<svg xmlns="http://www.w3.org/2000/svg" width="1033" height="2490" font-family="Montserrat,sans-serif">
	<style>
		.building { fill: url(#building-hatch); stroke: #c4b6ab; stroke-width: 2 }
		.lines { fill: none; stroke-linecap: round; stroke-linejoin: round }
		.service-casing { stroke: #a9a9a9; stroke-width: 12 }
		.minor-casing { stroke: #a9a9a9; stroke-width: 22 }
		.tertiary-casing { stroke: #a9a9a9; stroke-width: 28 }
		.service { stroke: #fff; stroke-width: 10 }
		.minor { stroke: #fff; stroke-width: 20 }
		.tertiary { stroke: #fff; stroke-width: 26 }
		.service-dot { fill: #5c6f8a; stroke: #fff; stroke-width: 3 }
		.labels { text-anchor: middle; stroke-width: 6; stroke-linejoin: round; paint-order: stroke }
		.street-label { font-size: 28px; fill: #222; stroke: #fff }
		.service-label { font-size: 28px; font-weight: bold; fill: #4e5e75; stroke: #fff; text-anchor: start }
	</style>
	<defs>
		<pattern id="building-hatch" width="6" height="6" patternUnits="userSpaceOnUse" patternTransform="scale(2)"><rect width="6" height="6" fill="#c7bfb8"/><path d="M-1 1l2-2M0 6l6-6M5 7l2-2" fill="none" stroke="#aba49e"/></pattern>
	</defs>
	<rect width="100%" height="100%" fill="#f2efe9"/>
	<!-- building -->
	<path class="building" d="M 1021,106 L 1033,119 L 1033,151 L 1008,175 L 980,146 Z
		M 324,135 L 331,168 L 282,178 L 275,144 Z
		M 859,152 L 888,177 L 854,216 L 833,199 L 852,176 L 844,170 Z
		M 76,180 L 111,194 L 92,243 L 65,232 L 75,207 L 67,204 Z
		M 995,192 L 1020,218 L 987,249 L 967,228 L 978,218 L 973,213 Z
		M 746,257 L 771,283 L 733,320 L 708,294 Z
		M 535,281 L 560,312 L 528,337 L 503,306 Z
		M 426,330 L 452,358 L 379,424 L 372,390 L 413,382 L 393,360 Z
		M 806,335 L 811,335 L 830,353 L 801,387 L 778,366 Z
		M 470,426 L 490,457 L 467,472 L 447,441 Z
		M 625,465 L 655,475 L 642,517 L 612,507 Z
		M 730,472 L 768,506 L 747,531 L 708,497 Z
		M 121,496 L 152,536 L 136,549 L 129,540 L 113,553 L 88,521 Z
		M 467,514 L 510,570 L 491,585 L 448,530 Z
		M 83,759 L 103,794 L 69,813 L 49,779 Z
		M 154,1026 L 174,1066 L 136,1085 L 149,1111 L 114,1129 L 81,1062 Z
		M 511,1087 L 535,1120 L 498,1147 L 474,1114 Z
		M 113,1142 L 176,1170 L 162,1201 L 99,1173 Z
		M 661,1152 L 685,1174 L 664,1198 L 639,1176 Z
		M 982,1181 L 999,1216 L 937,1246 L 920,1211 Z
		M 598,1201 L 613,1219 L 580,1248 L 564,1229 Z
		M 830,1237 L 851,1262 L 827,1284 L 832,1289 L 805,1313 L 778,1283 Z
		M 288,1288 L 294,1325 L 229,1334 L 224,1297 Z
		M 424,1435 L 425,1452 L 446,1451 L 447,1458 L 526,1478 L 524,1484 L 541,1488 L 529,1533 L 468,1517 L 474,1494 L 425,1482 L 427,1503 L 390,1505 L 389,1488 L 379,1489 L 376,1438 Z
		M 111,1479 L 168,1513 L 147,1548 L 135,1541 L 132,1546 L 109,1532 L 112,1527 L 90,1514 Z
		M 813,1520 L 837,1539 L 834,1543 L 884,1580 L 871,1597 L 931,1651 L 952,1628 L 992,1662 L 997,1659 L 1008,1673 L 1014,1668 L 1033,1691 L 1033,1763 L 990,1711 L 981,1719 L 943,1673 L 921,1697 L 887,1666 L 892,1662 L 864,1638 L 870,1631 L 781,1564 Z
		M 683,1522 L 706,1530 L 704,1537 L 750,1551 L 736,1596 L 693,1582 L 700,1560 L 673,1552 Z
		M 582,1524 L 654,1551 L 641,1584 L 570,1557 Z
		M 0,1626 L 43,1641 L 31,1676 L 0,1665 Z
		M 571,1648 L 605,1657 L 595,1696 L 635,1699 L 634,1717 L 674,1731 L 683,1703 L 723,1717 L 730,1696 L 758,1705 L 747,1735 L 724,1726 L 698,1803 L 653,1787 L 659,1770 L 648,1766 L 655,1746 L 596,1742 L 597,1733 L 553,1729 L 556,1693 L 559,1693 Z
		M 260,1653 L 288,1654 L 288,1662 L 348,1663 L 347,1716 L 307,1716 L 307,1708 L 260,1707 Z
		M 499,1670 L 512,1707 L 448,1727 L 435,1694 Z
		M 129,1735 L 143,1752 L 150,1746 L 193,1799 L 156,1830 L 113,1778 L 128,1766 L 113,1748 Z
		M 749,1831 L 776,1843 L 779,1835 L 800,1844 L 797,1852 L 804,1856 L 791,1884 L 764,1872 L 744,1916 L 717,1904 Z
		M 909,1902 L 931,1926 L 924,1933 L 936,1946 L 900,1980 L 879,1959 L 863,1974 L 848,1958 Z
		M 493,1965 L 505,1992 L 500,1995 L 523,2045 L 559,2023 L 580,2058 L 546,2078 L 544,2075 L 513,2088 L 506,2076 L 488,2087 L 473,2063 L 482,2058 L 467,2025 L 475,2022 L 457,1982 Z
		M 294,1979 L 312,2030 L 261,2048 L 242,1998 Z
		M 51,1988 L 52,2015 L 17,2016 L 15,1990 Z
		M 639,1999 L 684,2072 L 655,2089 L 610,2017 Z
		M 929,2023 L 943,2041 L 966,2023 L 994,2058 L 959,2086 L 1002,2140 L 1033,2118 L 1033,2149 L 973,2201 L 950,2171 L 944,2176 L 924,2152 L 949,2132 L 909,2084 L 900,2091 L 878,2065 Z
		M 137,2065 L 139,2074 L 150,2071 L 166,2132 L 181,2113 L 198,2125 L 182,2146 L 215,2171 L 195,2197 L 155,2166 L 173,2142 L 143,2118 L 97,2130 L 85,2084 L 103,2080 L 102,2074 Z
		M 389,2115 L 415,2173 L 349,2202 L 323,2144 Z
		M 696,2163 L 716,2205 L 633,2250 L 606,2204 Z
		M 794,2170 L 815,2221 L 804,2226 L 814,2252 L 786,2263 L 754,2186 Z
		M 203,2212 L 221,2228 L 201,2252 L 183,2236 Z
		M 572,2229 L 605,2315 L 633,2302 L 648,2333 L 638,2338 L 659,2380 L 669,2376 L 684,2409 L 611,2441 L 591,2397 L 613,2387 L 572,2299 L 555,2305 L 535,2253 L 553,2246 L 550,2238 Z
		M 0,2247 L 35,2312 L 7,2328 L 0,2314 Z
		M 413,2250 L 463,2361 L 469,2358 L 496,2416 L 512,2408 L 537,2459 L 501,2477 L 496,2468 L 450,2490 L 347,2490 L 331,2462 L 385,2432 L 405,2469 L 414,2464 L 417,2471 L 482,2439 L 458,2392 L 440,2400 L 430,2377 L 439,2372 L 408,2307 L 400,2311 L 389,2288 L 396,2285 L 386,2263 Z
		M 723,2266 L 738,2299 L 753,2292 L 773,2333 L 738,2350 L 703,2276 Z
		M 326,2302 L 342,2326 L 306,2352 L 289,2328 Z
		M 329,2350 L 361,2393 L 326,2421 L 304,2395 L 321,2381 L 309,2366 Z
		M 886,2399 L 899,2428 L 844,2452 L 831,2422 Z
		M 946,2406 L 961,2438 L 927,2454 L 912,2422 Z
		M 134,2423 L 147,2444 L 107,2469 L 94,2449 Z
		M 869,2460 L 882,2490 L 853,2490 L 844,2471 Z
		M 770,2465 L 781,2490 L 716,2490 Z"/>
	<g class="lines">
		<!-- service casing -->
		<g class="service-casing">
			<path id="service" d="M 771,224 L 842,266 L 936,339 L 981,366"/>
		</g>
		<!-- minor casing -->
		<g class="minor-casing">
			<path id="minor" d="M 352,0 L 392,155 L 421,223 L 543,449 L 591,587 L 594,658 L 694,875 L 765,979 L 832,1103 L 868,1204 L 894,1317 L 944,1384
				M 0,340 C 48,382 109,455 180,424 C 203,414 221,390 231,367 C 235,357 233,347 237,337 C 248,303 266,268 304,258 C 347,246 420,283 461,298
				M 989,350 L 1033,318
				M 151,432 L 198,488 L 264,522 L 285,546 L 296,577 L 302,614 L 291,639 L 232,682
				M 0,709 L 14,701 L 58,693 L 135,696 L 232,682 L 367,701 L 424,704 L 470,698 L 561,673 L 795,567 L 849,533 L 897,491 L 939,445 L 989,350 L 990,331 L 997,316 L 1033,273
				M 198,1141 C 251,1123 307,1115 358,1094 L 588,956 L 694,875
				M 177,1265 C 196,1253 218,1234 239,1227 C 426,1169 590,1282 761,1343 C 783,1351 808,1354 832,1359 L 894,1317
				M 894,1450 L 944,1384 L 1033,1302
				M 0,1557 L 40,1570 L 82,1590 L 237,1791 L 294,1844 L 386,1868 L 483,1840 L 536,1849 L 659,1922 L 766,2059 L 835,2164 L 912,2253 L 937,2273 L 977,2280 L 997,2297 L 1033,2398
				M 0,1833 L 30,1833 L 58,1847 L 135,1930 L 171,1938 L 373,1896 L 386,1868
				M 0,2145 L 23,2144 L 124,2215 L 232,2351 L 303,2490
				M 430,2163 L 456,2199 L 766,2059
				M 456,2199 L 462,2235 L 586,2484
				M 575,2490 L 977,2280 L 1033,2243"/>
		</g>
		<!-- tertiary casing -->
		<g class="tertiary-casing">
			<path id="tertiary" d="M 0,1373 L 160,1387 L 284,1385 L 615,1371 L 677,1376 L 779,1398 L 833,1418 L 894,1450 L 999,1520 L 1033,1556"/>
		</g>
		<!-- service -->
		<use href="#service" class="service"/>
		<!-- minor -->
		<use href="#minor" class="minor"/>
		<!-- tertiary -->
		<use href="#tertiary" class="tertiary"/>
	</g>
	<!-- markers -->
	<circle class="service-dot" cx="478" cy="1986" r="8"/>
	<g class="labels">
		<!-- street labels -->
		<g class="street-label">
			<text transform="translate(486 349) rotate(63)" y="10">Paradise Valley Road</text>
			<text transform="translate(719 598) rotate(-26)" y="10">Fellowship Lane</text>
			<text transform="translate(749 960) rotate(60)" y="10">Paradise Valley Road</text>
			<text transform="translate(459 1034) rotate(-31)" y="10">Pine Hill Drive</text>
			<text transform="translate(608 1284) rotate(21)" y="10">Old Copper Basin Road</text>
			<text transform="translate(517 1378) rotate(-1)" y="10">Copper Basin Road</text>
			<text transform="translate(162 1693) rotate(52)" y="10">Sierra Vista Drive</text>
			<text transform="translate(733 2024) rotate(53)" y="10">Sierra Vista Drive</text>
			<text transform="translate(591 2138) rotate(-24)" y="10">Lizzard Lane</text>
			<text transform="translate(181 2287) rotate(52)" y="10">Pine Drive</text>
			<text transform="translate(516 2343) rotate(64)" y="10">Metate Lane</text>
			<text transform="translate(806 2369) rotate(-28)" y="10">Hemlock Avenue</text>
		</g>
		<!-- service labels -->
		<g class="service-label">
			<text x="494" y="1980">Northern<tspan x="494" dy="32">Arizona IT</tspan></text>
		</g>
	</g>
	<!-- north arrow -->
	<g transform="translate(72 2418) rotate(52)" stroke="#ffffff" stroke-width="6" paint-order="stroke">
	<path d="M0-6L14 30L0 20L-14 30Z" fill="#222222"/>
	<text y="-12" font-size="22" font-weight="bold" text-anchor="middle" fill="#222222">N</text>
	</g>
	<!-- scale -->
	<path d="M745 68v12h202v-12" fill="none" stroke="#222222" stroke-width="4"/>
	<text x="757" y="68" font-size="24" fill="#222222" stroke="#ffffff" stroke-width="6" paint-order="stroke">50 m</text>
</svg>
# # # # #
WHAT IS NEEDED. Search the listing for "lines" and show every line where it occurs.

ANSWER SPACE.
		.lines { fill: none; stroke-linecap: round; stroke-linejoin: round }
	<g class="lines">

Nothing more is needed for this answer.